Toplum Çalışmaları Enstitüsü'nden alarm veren analiz: Küresel gelir uçurumunda makas açılıyor

Toplum Çalışmaları Enstitüsü'nden alarm veren analiz: Küresel gelir uçurumunda makas açılıyor

(ANKARA) - Toplum Çalışmaları Enstitüsü Yönetim Kurulu Üyesi ve Analisti Yağmur Uzunırmak, "Büyük Ayrışma" (The Great Divergence) kavramı üzerinden küresel gelir eşitsizliğinin günümüzdeki boyutlarını ele alarak Türkiye'nin bu konudaki konumunu değerlendirdi. Küresel gelir uçurumundaki makasın gittikçe açıldığını belirten Uzunırmak, "İstikrarlı ve yüksek büyüme sağlanamadığı sürece Türkiye’nin üst gelir grubuna mensup toplumlarla arasındaki ekonomik fark açılarak devam edecektir" ifadelerini kullandı.

Toplum Çalışmaları Enstitüsü Yönetim Kurulu Üyesi Yağmur Uzunırmak, "Büyük Ayrışma" (The Great Divergence) kavramını analiz etti. Analizine göre, zengin ve fakir arasındaki uçurum büyüyor. Batı Avrupa ve dünyanın geri kalanı arasındaki ekonomik farklılaşmayı tanımlamak için kullanılan "Büyük Ayrışma" kavramının günümüzde "gelişmiş ekonomiler" ve "diğerleri" arasındaki gelir uçurumunu ifade ettiğini belirten Uzunırmak, analizinde İkinci Dünya Savaşı sonrası hızlanan küreselleşme sürecinin bu ayrışmayı nasıl etkilediği sorusuna odaklandı.

Uzunırmak'ın analizine göre, 1960 yılında 450 Amerikan doları olan küresel kişi başına düşen Gayri Safi Yurtiçi Hasıla (GSYİH) 2023 yılında 13 bin 138 Amerikan dolarına yükselse de bu artış küresel ölçekte eşit bir refah artışına dönüşemedi.
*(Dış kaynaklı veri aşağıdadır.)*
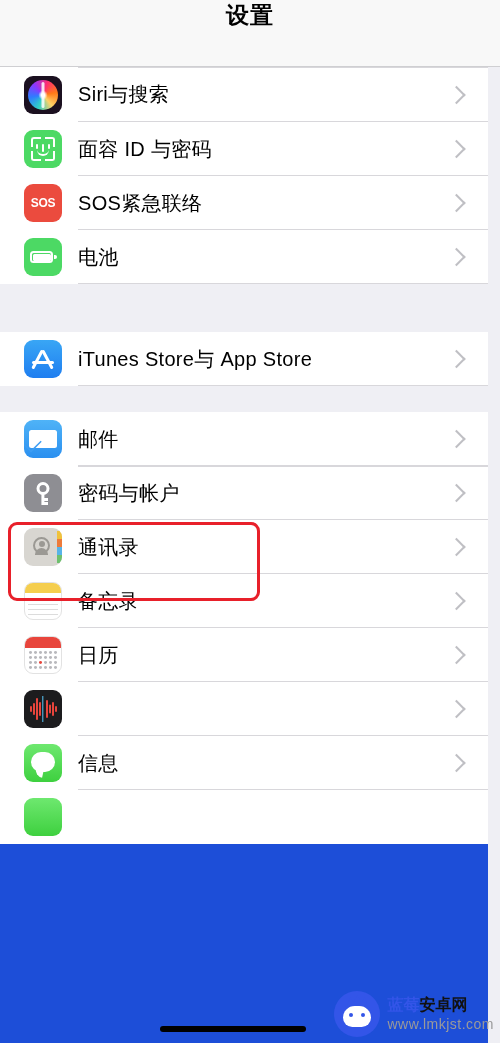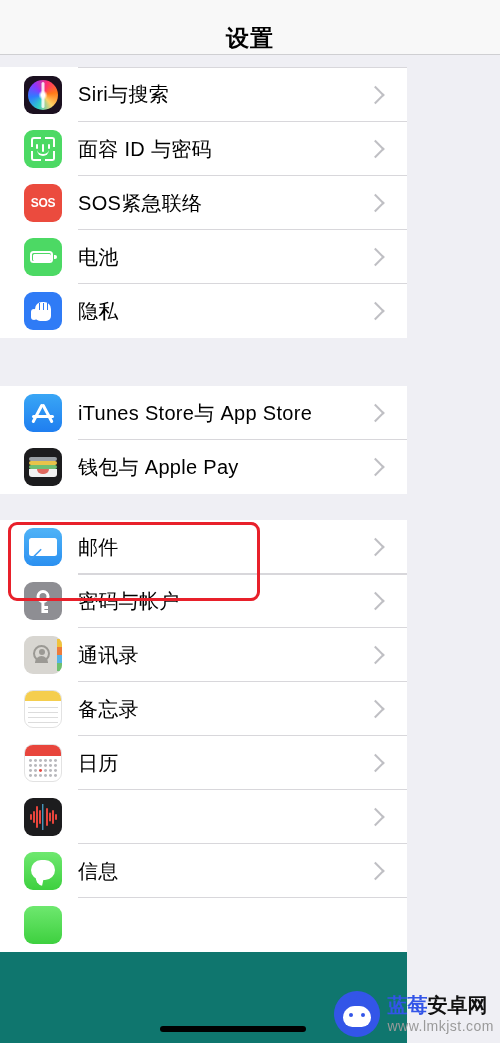"设置" .navbar { align-items: flex-end -> flex-start; height: 55px -> 67px }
Ülkeleri gelir düzeylerine göre gruplandıran Uzunırmak, küresel GSYİH ortalamasındaki artışın büyük oranda üst gelir grubuna mensup ülkelerdeki gelir artışından kaynaklandığını belirterek, "Dünya GSYİH’sındaki ortalama artışın çok büyük bir kısmı, üst gelir grubundaki ülkelerin gelir artışından kaynaklanıyor. Bu durum küresel refah artışının adil bir şekilde dağılmadığını açıkça gösteriyor" diye konuştu.
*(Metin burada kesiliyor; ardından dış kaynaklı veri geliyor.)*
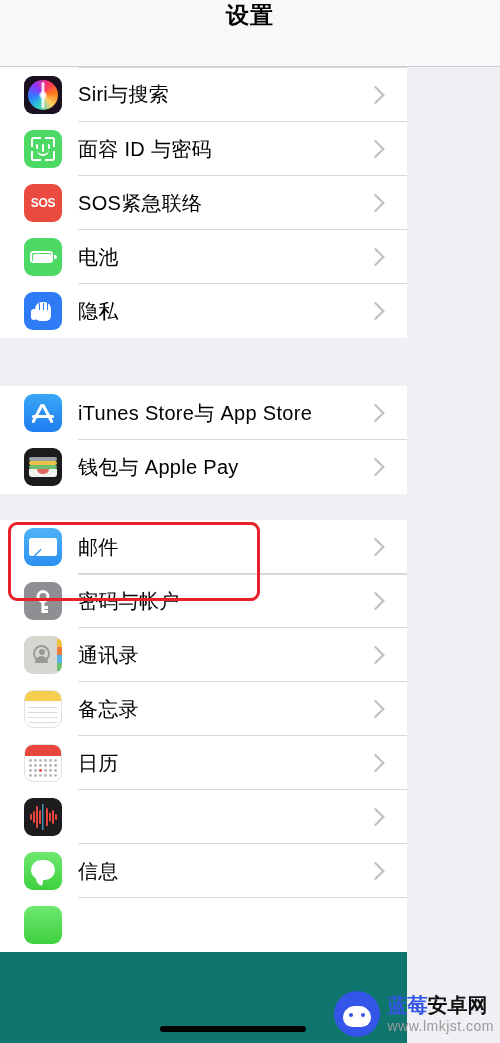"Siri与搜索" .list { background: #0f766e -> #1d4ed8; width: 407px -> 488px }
"Büyüme stratejilerinin benimsemesi ve kurumsal yapıların güçlendirmesi de bu süreçte büyük önem taşıyor"

"Dünya ortalamasının üzerinde bir büyüme performansı göstermesine rağmen Türkiye'nin üst gelir grubundaki ülkelerle arasındaki farkı kapatmak için daha yüksek ve istikrarlı büyüme oranlarına ihtiyacı var" ifadelerini kullanan Toplum Çalışmaları Enstitüsü araştırmacısı Yağmur Uzunırmak, genel bir okuma yapıldığına gelişmiş ekonomilerin istikrarlı büyümelerini sürdürdüğünü ancak üst gelir grubundaki ülkelerle diğerleri arasındaki makasın da açılmaya devam ettiğini vurguladı. Türkiye'nin bu olumsuz tablodan etkilenmemesi için çözüm önerilerini sıralayan Uzunırmak, "İstikrarlı ve yüksek büyüme sağlanamadığı sürece Türkiye’nin üst gelir grubuna mensup toplumlarla arasındaki ekonomik fark açılarak devam edecektir" dedi. Uzunırmak aynı zamanda Türkiye’nin teknolojiye, eğitime, Ar-Ge’ye ve inovasyona daha fazla yatırım yapması, rekabet gücünü artırması ve katma değerli üretim modeline geçmesi gerektiği belirterek "Toplumsal eşitsizlikleri azaltacak şekilde kapsayıcı büyüme stratejilerinin benimsemesi ve kurumsal yapıların güçlendirmesi de bu süreçte büyük önem taşıyor" dedi.

"Küresel eşitsizliğin azaltılması için etkin politikalar gerekiyor"

Uzunırmak'ın analizinde yer alan gelecek projeksiyonları, küresel gelir eşitsizliğinin gelecek dönemde de devam edeceğini gösteriyor. Harvard Growth Lab'in 2031 yılına kadar olan tahminlerini de değerlendiren Yağmur Uzunırmak, gelişmiş ekonomilerin daha adil bir küresel ekonomik düzen için sorumluluk alması gerektiğini vurguladı. Gelişmekte olan ülkelerin de kendi iç politikalarında yapısal reformlara giderek eğitim, teknoloji ve inovasyona yatırım yapmaları, rekabet güçlerini artırmaları ve sürdürülebilir büyüme modelleri geliştirmeleri gerektiğinin altını çizen Uzunırmak, "Küresel eşitsizliğin azaltılması için hem uluslararası düzeyde iş birliği hem de ulusal düzeyde etkin politikalar gerekiyor. Aksi takdirde gelir uçurumu derinleşmeye devam edecek ve bu durum küresel istikrarı tehdit edecektir" dedi.